Beleaguered
Americans in need of health care that requires costly drugs (for just
how costly, see Elisabeth Rosenthal's excellent New York Times series,
"Paying Till It Hurts")
may find themselves longing to be citizens of a country like India,
where a government-appointed panel evaluates drugs for local makers to
copy, at vastly reduced prices from what Americans pay. Pharmaceutical
companies are enraged about the practice, which allows a compulsory
license to be awarded for some
products still under patent if the original isn’t available locally at a
reasonable price.
Bloomberg reported what one such enraged CEO, Marijn
Dekkers of Bayer, said last month about India's granting the nation's
first compulsory license to make a copy of Bayer’s Nexavar cancer drug--
at a 97 percent discount to the original product: “We did not develop this medicine for Indians. We developed it for western patients who can afford it.”
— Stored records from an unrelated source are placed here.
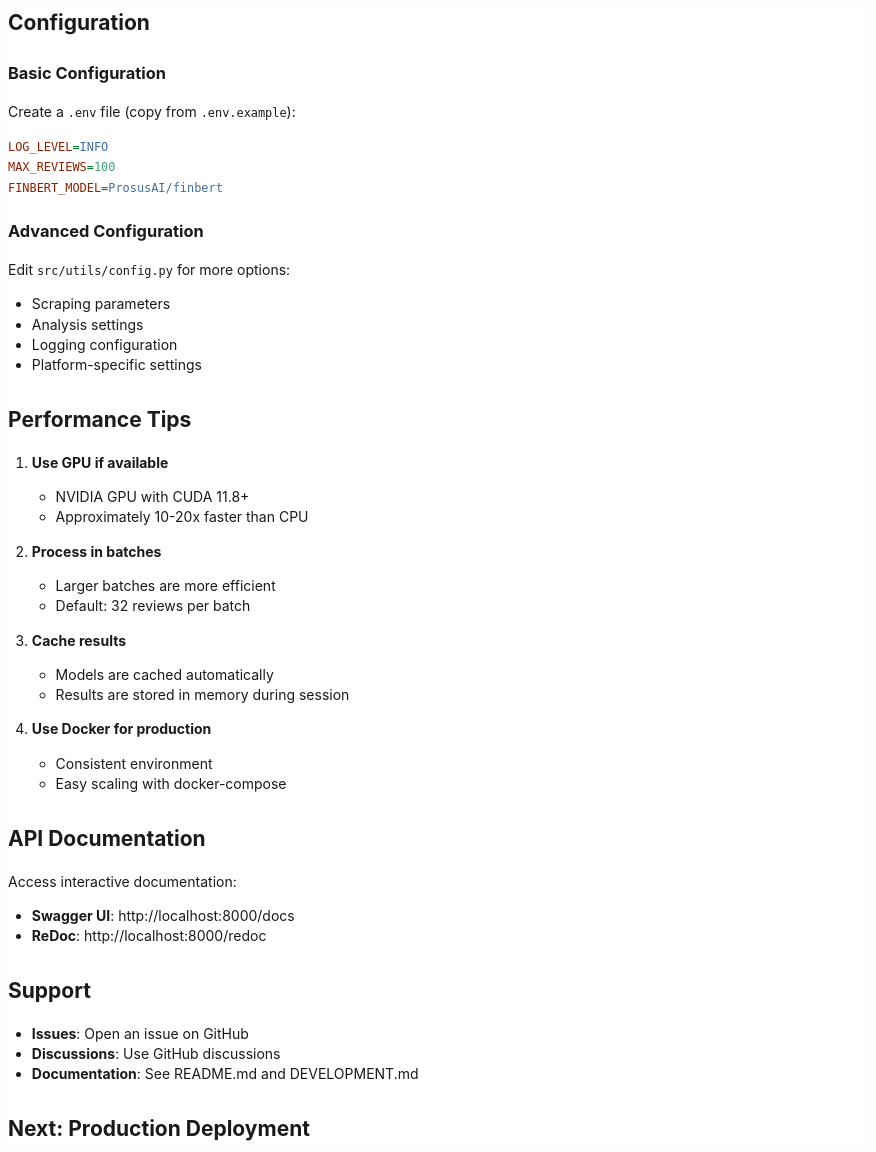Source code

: ## Configuration

### Basic Configuration

Create a `.env` file (copy from `.env.example`):

```ini
LOG_LEVEL=INFO
MAX_REVIEWS=100
FINBERT_MODEL=ProsusAI/finbert
```

### Advanced Configuration

Edit `src/utils/config.py` for more options:
- Scraping parameters
- Analysis settings
- Logging configuration
- Platform-specific settings

## Performance Tips

1. **Use GPU if available**
   - NVIDIA GPU with CUDA 11.8+
   - Approximately 10-20x faster than CPU

2. **Process in batches**
   - Larger batches are more efficient
   - Default: 32 reviews per batch

3. **Cache results**
   - Models are cached automatically
   - Results are stored in memory during session

4. **Use Docker for production**
   - Consistent environment
   - Easy scaling with docker-compose

## API Documentation

Access interactive documentation:
- **Swagger UI**: http://localhost:8000/docs
- **ReDoc**: http://localhost:8000/redoc

## Support

- **Issues**: Open an issue on GitHub
- **Discussions**: Use GitHub discussions
- **Documentation**: See README.md and DEVELOPMENT.md

## Next: Production Deployment
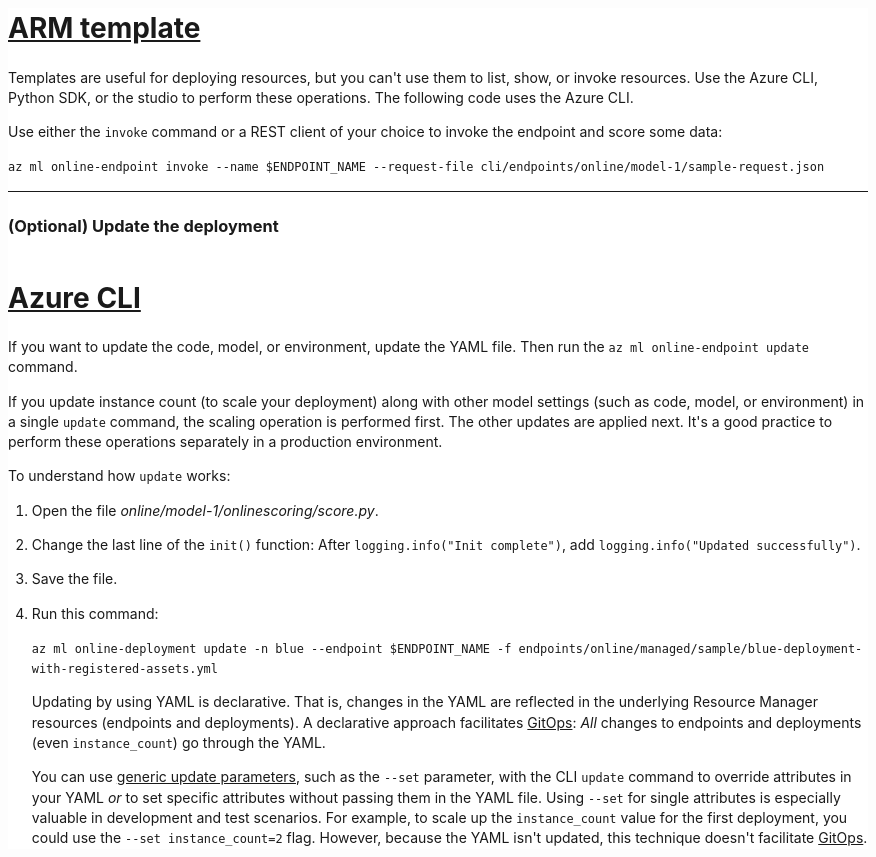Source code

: # [ARM template](#tab/arm)

Templates are useful for deploying resources, but you can't use them to list, show, or invoke resources. Use the Azure CLI, Python SDK, or the studio to perform these operations. The following code uses the Azure CLI.

Use either the `invoke` command or a REST client of your choice to invoke the endpoint and score some data:

```azurecli
az ml online-endpoint invoke --name $ENDPOINT_NAME --request-file cli/endpoints/online/model-1/sample-request.json
```

---

### (Optional) Update the deployment

# [Azure CLI](#tab/cli)

If you want to update the code, model, or environment, update the YAML file. Then run the `az ml online-endpoint update` command.

If you update instance count (to scale your deployment) along with other model settings (such as code, model, or environment) in a single `update` command, the scaling operation is performed first. The other updates are applied next. It's a good practice to perform these operations separately in a production environment.

To understand how `update` works:

1. Open the file *online/model-1/onlinescoring/score.py*.
1. Change the last line of the `init()` function: After `logging.info("Init complete")`, add `logging.info("Updated successfully")`.
1. Save the file.
1. Run this command:

    ```azurecli
    az ml online-deployment update -n blue --endpoint $ENDPOINT_NAME -f endpoints/online/managed/sample/blue-deployment-with-registered-assets.yml
    ```

    Updating by using YAML is declarative. That is, changes in the YAML are reflected in the underlying Resource Manager resources (endpoints and deployments). A declarative approach facilitates [GitOps](https://www.atlassian.com/git/tutorials/gitops): *All* changes to endpoints and deployments (even `instance_count`) go through the YAML.

    You can use [generic update parameters](/cli/azure/use-cli-effectively#generic-update-parameters), such as the `--set` parameter, with the CLI `update` command to override attributes in your YAML *or* to set specific attributes without passing them in the YAML file. Using `--set` for single attributes is especially valuable in development and test scenarios. For example, to scale up the `instance_count` value for the first deployment, you could use the `--set instance_count=2` flag. However, because the YAML isn't updated, this technique doesn't facilitate [GitOps](https://www.atlassian.com/git/tutorials/gitops).
    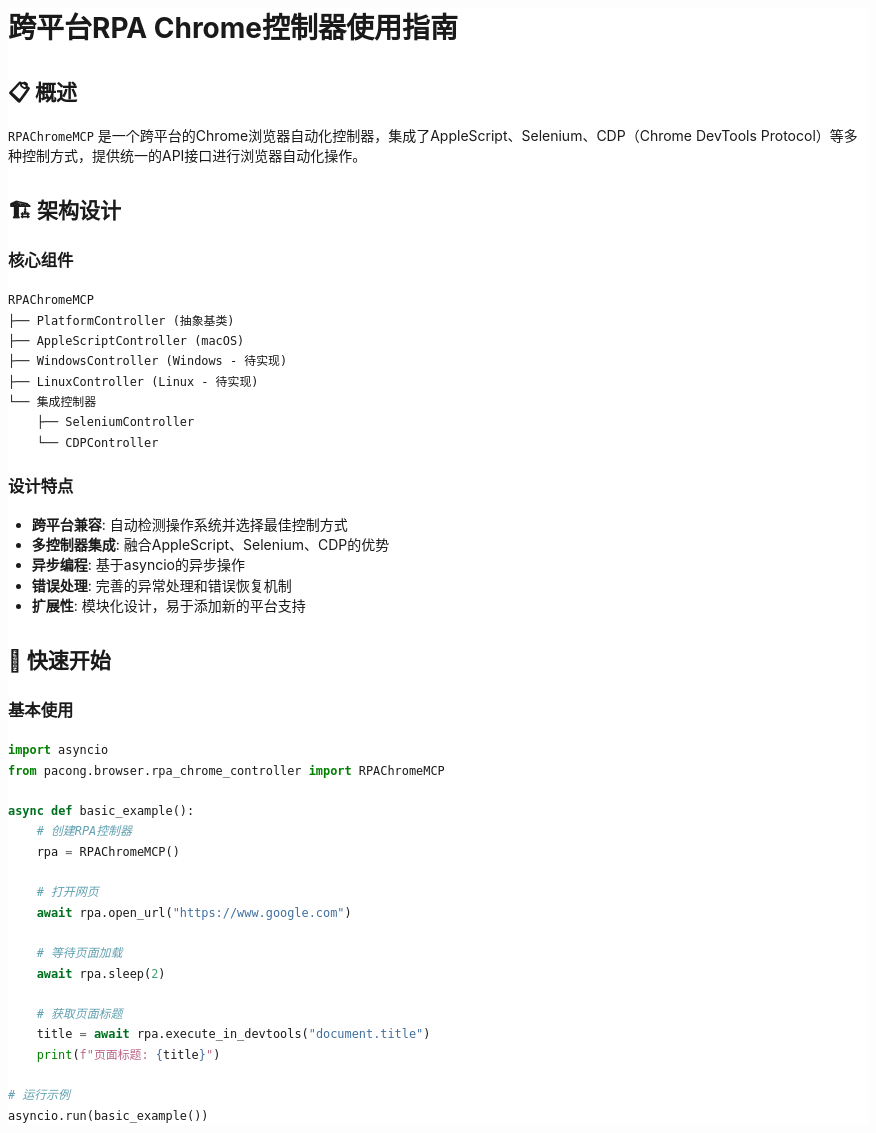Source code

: # 跨平台RPA Chrome控制器使用指南

## 📋 概述

`RPAChromeMCP` 是一个跨平台的Chrome浏览器自动化控制器，集成了AppleScript、Selenium、CDP（Chrome DevTools Protocol）等多种控制方式，提供统一的API接口进行浏览器自动化操作。

## 🏗️ 架构设计

### 核心组件

```
RPAChromeMCP
├── PlatformController (抽象基类)
├── AppleScriptController (macOS)
├── WindowsController (Windows - 待实现)
├── LinuxController (Linux - 待实现)
└── 集成控制器
    ├── SeleniumController
    └── CDPController
```

### 设计特点

- **跨平台兼容**: 自动检测操作系统并选择最佳控制方式
- **多控制器集成**: 融合AppleScript、Selenium、CDP的优势
- **异步编程**: 基于asyncio的异步操作
- **错误处理**: 完善的异常处理和错误恢复机制
- **扩展性**: 模块化设计，易于添加新的平台支持

## 🚀 快速开始

### 基本使用

```python
import asyncio
from pacong.browser.rpa_chrome_controller import RPAChromeMCP

async def basic_example():
    # 创建RPA控制器
    rpa = RPAChromeMCP()
    
    # 打开网页
    await rpa.open_url("https://www.google.com")
    
    # 等待页面加载
    await rpa.sleep(2)
    
    # 获取页面标题
    title = await rpa.execute_in_devtools("document.title")
    print(f"页面标题: {title}")

# 运行示例
asyncio.run(basic_example())
```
The blog Knowledge Ecology International,
which reported that "health advocates were shocked by the direct and
appalling statements attributed to Bayer CEO Marijn Dekkers," helpfully
provides this context: the Bayer price for Nexavar was $65,000 per year
in India, and "Bayer is currently arguing that the $65,000 price is
'reasonably affordable' to the India Supreme Court." h/t @nxthompson -- B.B.
1 comment:
What seems to be missing in the article is mention of the high prices the industry pays to fund the 'democratic' election of representatives favorable these high prices, huge industry tax breaks, and the use of public money for research.
Our government is indistinguishable from organized crime.